Je tape d’un doigt sur mon téléphone, affalée sur le canapé dans un appartement romain. On n’entend que les légers ronflements des enfants, (et les vrombissements de fusée asthmatique de Marichéri), la ville est terrassée de chaleur…et j’adore. Sérieusement, il va falloir me traîner de force pour me faire monter dans l’avion du retour.
L’immeuble est tout calme. On est dans une ruelle étroite et pavée près du Vatican, où les voitures ne passent pas mais les Vespa oui. Sauf à cette heure-ci. Tout est plongé dans une torpeur moite et silencieuse. On entend juste le bruit des grillons qui s’éclatent sous le soleil de plomb dans le patio…ça m’a donné l’envie de les rejoindre. Le bâtiment date du dix-septième siècle, d’après l’agence. Même les cloisons internes font un mètre d’épaisseur, alors il n’y a pas de problème, les murs extérieurs protègent bien de la chaleur. N’empêche, quand on ouvre la vieille porte en bois, pour descendre l’escalier en marbre désuet et vieillissant, presque incongru, on se prend une bouffée de chaleur épaisse et terrassante…et j’adore. On peut presque la goûter. Tout le monde dort et je pousse la grille brûlante du patio. Il n’y a que moi, les grillons fous qui se déchaînent, un malheureux chat qui n’en peut pas, et la végétation qui brille de chaud…je ne dois pas être normale. Il est sensé faire 45 à l’ombre d’après la météo. Mais il n’y a pas d’ombre. Et je suis ravie. J’adore l’heure de la sieste, tout est tellement calme, englué par la torpeur du soleil… il faudrait que je rentre, mais je suis si bien là, à fondre doucement, à profiter du silence brûlant, des couleurs folles, des odeurs de chaud… Je ne dois pas être normale. Même les locaux dorment.
C’était pareil lorsque j’étais en Andalousie (j’y ai passé un été en stage quand j’étais étudiante)…et la chaleur écrasante, dans le désert près de Huelva, à l’ouest de Séville, on sait très bien faire aussi. À l’heure de la sieste, quand tout le monde dormait, je montais sur la terrasse. Je devais être la seule éveillée et je me gorgeais de chaleur…je vous rassure, je ne suis pas inconsciente. Je me mets à l’ombre si il y en a. Je bois des hectolitres d’eau, par heure. Je luis de crème solaire et je ne me balade pas à moitié indécente en sous-vêtements comme la première anglaise venue (au contraire, j’ai même un t-shirt à manches 3/4, mais blanc).
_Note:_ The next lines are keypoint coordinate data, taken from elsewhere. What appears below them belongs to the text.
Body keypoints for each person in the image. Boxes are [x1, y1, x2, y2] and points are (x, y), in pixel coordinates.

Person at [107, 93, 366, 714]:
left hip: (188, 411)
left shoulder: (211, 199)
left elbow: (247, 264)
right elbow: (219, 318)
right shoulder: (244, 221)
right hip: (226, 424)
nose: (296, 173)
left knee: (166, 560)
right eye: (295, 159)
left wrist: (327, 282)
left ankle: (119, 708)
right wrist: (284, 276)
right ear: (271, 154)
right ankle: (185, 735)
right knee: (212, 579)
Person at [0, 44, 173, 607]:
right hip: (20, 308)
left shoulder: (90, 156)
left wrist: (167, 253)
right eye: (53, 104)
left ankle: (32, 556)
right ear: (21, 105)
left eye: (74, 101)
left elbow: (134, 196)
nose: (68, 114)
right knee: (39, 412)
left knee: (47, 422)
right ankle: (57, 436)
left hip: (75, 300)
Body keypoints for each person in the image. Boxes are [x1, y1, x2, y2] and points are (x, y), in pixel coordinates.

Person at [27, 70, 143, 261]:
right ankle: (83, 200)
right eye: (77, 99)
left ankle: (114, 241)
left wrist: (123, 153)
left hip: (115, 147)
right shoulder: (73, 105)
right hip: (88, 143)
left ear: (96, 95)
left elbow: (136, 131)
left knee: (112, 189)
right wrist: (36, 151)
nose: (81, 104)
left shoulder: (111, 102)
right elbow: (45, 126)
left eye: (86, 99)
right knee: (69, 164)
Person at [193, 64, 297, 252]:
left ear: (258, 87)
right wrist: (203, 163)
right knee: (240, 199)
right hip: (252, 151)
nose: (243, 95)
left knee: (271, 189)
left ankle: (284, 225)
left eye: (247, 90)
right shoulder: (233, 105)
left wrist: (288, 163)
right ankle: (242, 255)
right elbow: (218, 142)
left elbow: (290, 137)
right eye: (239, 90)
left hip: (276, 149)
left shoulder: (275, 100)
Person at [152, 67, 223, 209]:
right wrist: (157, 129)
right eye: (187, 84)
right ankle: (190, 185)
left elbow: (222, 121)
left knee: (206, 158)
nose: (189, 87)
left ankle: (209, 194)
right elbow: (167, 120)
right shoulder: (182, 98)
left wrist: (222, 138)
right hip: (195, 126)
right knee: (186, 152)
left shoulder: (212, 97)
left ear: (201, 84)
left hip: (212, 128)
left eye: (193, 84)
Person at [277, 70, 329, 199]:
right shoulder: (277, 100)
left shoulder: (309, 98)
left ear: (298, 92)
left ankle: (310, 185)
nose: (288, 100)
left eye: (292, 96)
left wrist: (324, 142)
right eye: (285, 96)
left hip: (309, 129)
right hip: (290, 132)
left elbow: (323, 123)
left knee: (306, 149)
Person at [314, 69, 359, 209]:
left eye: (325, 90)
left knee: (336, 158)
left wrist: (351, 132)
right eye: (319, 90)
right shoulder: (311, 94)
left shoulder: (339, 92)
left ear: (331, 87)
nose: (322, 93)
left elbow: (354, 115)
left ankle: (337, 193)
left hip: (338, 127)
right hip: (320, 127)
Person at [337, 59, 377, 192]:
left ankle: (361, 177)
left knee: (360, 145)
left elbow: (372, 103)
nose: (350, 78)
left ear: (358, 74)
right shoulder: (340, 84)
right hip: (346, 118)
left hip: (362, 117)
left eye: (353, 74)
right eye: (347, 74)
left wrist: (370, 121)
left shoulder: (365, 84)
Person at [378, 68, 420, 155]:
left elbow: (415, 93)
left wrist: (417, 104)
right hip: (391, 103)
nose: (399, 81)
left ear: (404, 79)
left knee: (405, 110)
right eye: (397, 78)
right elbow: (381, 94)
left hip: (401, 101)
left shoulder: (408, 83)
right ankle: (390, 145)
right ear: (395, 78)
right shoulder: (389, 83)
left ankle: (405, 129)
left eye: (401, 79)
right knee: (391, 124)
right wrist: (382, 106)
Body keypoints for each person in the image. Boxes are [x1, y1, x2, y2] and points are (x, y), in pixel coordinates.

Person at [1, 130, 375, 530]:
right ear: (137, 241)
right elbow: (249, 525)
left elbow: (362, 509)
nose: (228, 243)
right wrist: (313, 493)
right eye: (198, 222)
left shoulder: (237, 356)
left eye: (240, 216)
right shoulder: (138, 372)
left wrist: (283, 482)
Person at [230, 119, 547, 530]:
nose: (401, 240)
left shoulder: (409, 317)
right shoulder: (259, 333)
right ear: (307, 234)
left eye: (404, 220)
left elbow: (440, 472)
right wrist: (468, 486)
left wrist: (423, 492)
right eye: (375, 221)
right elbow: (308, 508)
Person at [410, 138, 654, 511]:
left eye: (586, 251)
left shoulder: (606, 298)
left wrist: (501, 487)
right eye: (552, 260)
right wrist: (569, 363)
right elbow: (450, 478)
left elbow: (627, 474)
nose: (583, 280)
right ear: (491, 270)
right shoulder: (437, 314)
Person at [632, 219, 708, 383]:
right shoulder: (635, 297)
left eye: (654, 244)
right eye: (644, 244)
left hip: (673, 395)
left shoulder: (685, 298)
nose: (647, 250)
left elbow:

Je ne quitte jamais mon chapeau. Je bouge un minimum. Je n’ai jamais attrapé le moindre coup de soleil. C’est juste que je suis bien en pleine canicule, la vraie. Celle qui est sèche, presque métallique. Quand on sent la végétation roussir sous le soleil, quand le ciel est blanc de chaleur à midi puis bleu profond quand le soleil se calme. C’est ce qui me manque le plus en Angleterre. L’odeur de l’été et le bleu du ciel. Pas le bleu pâle qu’on y a parfois. C’est joli aussi, mais ce n’est pas l’été pour moi. Alors que là, avec le thermomètre au bord de l’explosion, je suis bien pendant que tout se liquéfie autour. Évidemment, je suis en vacances, je n’ai rien à faire et ce n’est que pour une semaine. C’est facile. Mais je profite à fond. Marichéri dit que je suis différente au soleil, plus détendue. Et pas seulement parce que c’est les vacances. C’était pareil au Mexique, et pourtant je travaillais, je prenais le métro, je vivais normalement…mais avec la chaleur. En fait, je me sens bien à partir de 40 degrés…je ne suis pas normale.
Ça dort toujours béatement. Je devrais faire pareil au lieu tapoter mes petites considérations sans intérêt. C’est l’heure de la sieste, il fait chaud et tout est calme. Le retour va vraiment être difficile.